● **What you will do**:
Copy out the text of every record below word for word, leaving out the pictures.

● **Provided data**:
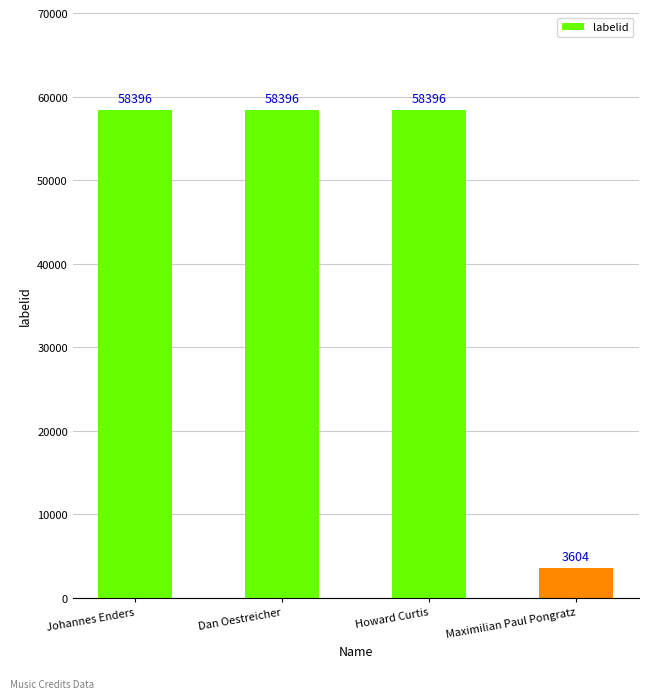

What is the change in value from Howard Curtis to Maximilian Paul Pongratz?

-54792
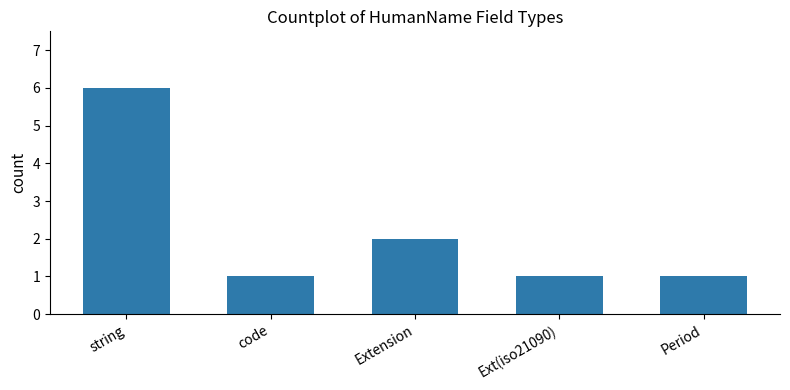

Between string and code, which is larger?

string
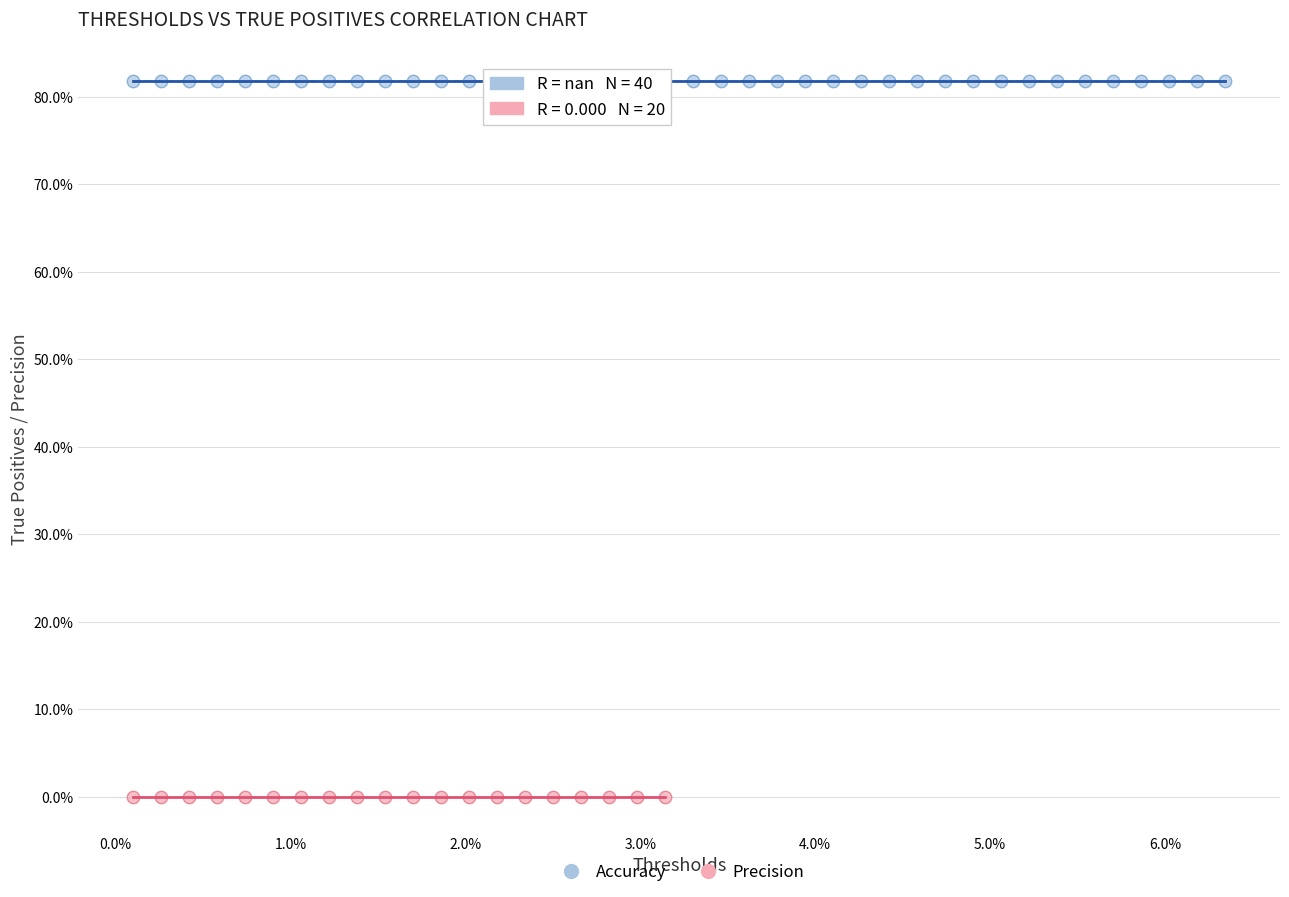

What are all the series names shown in the legend?

Accuracy, Precision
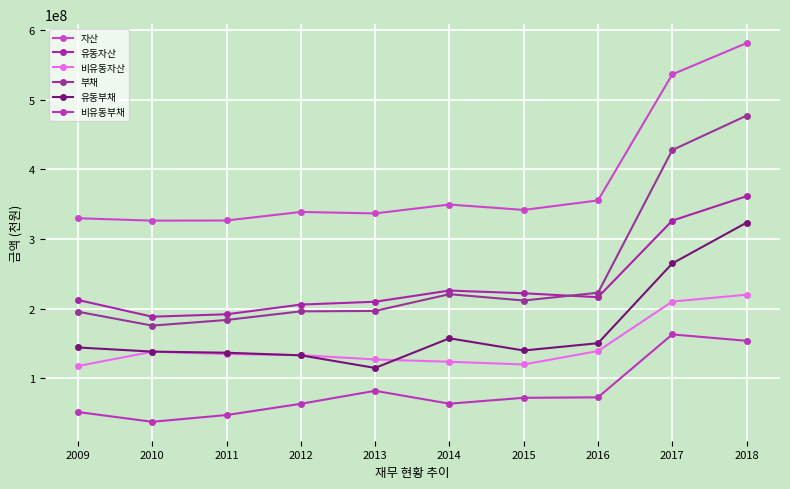

What is the difference between the 부채 values at 2013 and 2010?

21077821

● **Solution**:
What is the change in value from Howard Curtis to Maximilian Paul Pongratz?

-54792

Between string and code, which is larger?

string

What are all the series names shown in the legend?

Accuracy, Precision

What is the difference between the 부채 values at 2013 and 2010?

21077821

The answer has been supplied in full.